E. Am 7. Februar 2022 teilte der Presserat den Parteien mit, die Beschwerde werde vom Präsidium des Presserats behandelt, bestehend aus Susan Boos, Präsidentin, Annik Dubied, Vizepräsidentin, Max Trossmann, Vizepräsident, und Ursina Wey, Geschäftsführerin.

F. Das Präsidium des Presserats hat die vorliegende Stellungnahme am 4. März 2022 verabschiedet.

II. Erwägungen

1. Der Presserat geht davon aus, dass der ursprüngliche Leserbrief der Beschwerdeführerin nicht einfach zu verstehen und entsprechend im Wortlaut nicht druckreif war. Als Beispiel, zitiert aus den Unterlagen der Beschwerdeführerin, diene der Auszug: «Wir kaufen gerne im Ausland Kleidung, Schuhe, Geschenke von hausgemachten Lebensmittel = Wertschätzung am Zoll? Spezialitäten (1 l Kernöl
€ 25,–), Dankeschön an Nachbarn = gestrichen»). «K-Tipp» ist recht zu geben, dass hier ein Fall vorliegt, wo gemäss Richtlinie 5.2 nicht nur gekürzt, sondern auch redigiert werden darf und muss.

2. Es bleibt die Frage, ob die von der Beschwerdeführerin gerügte Passage und deren Kürzung wie von Richtlinie 5.2 gefordert «dem Sinn entsprechend» erfolgt ist. Aus dem Leserbrief der Beschwerdeführerin geht hervor, dass sie speziell das Interesse von UrlauberInnen anspricht, welche durch die Senkung des Freibetrags behindert würden, wenn sie Geschenke über die Grenze bringen wollen, während die redigierte Fassung davon spricht, dass alle Schweizerinnen und Schweizer dort einkaufen können sollen, wo es am günstigsten ist. Das ist nicht eine präzise Zusammenfassung, es war so von der Beschwerdeführerin offenbar nicht gemeint, aber sie ist insofern nachvollziehbar, als die Beschwerdeführerin in ihrem Text Grenzgänger mit deren Vorteilen den Urlaubern gegenüberzustellen und so Gleichberechtigung für alle zu fordern scheint. Deswegen kann der Presserat die gefundene Formulierung nicht als falsch taxieren.

Es fragt sich aber, ob die Redaktion nach Erhalt des Leserbriefes nicht gleich die redigierte Version zurückschicken sollte, anstatt nur einen Formbrief mit dem Hinweis, dass der Brief gekürzt werden könnte.
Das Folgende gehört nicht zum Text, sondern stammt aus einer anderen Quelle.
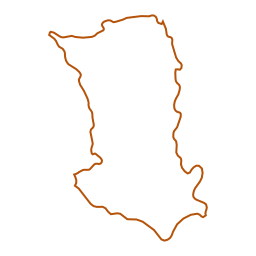 Deux-Sèvres, Albers equal-area conic projection
{"feature_id": "FRA-5285", "entity_name": "Deux-Sèvres", "entity_type": "Metropolitan department", "adm_level": 1, "iso_a3": "FRA", "parent_name": "France", "parent_adm1": "", "projection": "albers", "projection_center": [-0.346, 46.535], "detail": "fine", "context": "isolated", "style": "outline", "palette": "amber", "viewbox_px": 256, "rotation_deg": 0, "n_neighbors": 0, "source": "natural_earth", "source_scale": "10m", "svg_char_len": 2653}
<svg xmlns="http://www.w3.org/2000/svg" viewBox="0 0 256 256"><path d="M96.8,206.9L93.6,206.1L90.6,203.8L78.7,188.5L74.9,185.7L76.2,183.1L76.3,180.3L75.5,177.5L74.2,174.5L75.9,174.0L78.0,172.9L79.0,172.1L82.7,170.1L84.1,169.8L88.1,169.8L89.0,169.7L90.0,169.1L94.2,164.5L95.4,163.8L96.6,163.7L97.8,163.8L98.9,164.0L99.6,163.9L100.6,163.5L101.6,162.4L102.0,161.0L101.6,159.4L100.1,157.5L95.4,153.7L94.4,153.6L93.6,154.1L92.6,154.3L91.7,153.2L91.2,150.4L91.4,148.3L92.4,145.2L92.7,144.0L92.6,142.7L90.4,132.0L90.8,130.0L91.7,128.7L92.7,127.9L93.4,126.8L93.8,125.5L93.6,123.6L92.5,117.8L92.3,113.7L92.0,112.3L91.1,110.7L89.5,108.6L88.8,106.6L88.5,104.9L88.6,103.5L88.5,102.1L88.1,100.5L87.5,98.5L83.9,90.8L80.2,84.9L79.1,81.6L78.9,79.4L80.3,76.8L80.7,75.7L80.8,74.8L80.4,73.6L79.2,71.9L76.3,69.2L68.4,64.2L67.2,62.6L66.0,60.5L65.1,57.1L64.9,53.1L64.4,51.3L62.7,48.8L59.1,46.7L57.7,44.6L56.0,40.9L54.2,38.7L49.2,35.0L49.6,33.8L49.6,33.3L49.9,32.5L50.7,31.8L52.7,32.3L54.2,32.8L59.5,36.3L60.8,36.9L62.1,37.3L64.0,37.3L71.7,35.9L75.6,37.0L83.1,37.7L91.8,36.9L94.3,35.9L95.0,35.5L97.3,33.3L103.2,30.4L103.8,29.4L103.7,28.2L102.2,25.8L101.9,24.5L102.4,23.3L103.5,22.1L104.7,21.4L107.5,20.4L108.9,20.3L110.4,20.5L113.5,22.2L115.4,21.9L123.0,19.6L126.6,17.9L141.1,16.1L149.0,16.3L151.6,15.5L153.1,15.4L154.5,15.8L156.1,17.2L156.8,19.0L157.0,20.6L157.6,21.9L158.3,22.9L161.7,24.0L162.9,21.5L165.9,28.8L166.7,34.4L167.5,36.0L168.4,36.7L170.6,37.2L171.6,37.9L172.3,39.5L172.3,41.0L172.1,42.6L172.2,44.4L176.1,57.4L178.2,60.9L181.0,63.5L181.7,65.1L181.4,68.0L179.8,69.7L177.6,69.3L175.7,69.5L175.3,72.8L175.5,78.2L175.8,80.8L176.9,82.8L179.0,84.7L179.7,86.0L179.9,87.9L179.6,90.0L178.3,94.5L175.9,98.7L174.7,101.7L174.1,105.1L174.4,108.4L175.0,109.7L175.8,110.8L176.7,111.6L180.0,112.7L180.7,113.7L180.8,115.7L180.5,117.4L177.1,127.3L174.1,131.1L173.5,132.8L173.3,135.4L173.3,136.8L173.6,138.0L174.2,139.1L175.6,140.6L176.2,141.5L176.7,145.1L176.3,152.5L177.8,155.6L180.5,157.9L181.1,159.1L181.3,160.4L181.0,164.4L182.0,167.7L184.6,171.2L187.5,173.4L189.8,172.6L191.6,169.6L193.8,167.2L196.3,165.7L199.0,165.8L201.9,168.5L202.6,172.9L201.8,177.7L199.9,181.6L195.0,188.4L193.8,191.2L193.2,194.0L193.2,195.6L193.5,196.9L194.7,198.5L196.4,199.7L204.1,202.9L206.0,204.3L206.8,207.2L206.5,209.2L205.8,211.2L205.4,213.2L205.8,215.4L203.1,217.1L201.4,216.4L199.7,214.7L197.3,213.7L190.8,214.8L183.5,218.5L177.1,224.3L173.1,231.6L171.7,235.4L170.0,238.0L167.6,239.7L164.4,240.6L161.4,239.4L154.0,230.0L142.7,221.7L136.6,219.5L127.3,219.2L120.3,213.8L117.2,213.3L110.9,214.2L108.2,211.8L105.4,208.2L102.6,206.8L96.8,206.9Z" fill="none" stroke="#b45309" stroke-width="2"/></svg>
Ebenso wäre es hilfreich, wenn der Hinweis in der Zeitschrift, wonach Leserbriefe gekürzt werden können, ergänzt würde mit «redigiert und gekürzt werden können». Insbesondere mahnt aber der Presserat den «K-Tipp», Leserbriefe möglichst sorgfältig zu bearbeiten.

III. Feststellungen

1. Der Presserat weist die Beschwerde ab.

2. «K-Tipp» hat mit der Bearbeitung des Leserbriefes von X. die Ziffer 5 (Leserbriefe und Online-Kommentare) der «Erklärung der Pflichten und Rechte der Journalistinnen und Journalisten» nicht verletzt.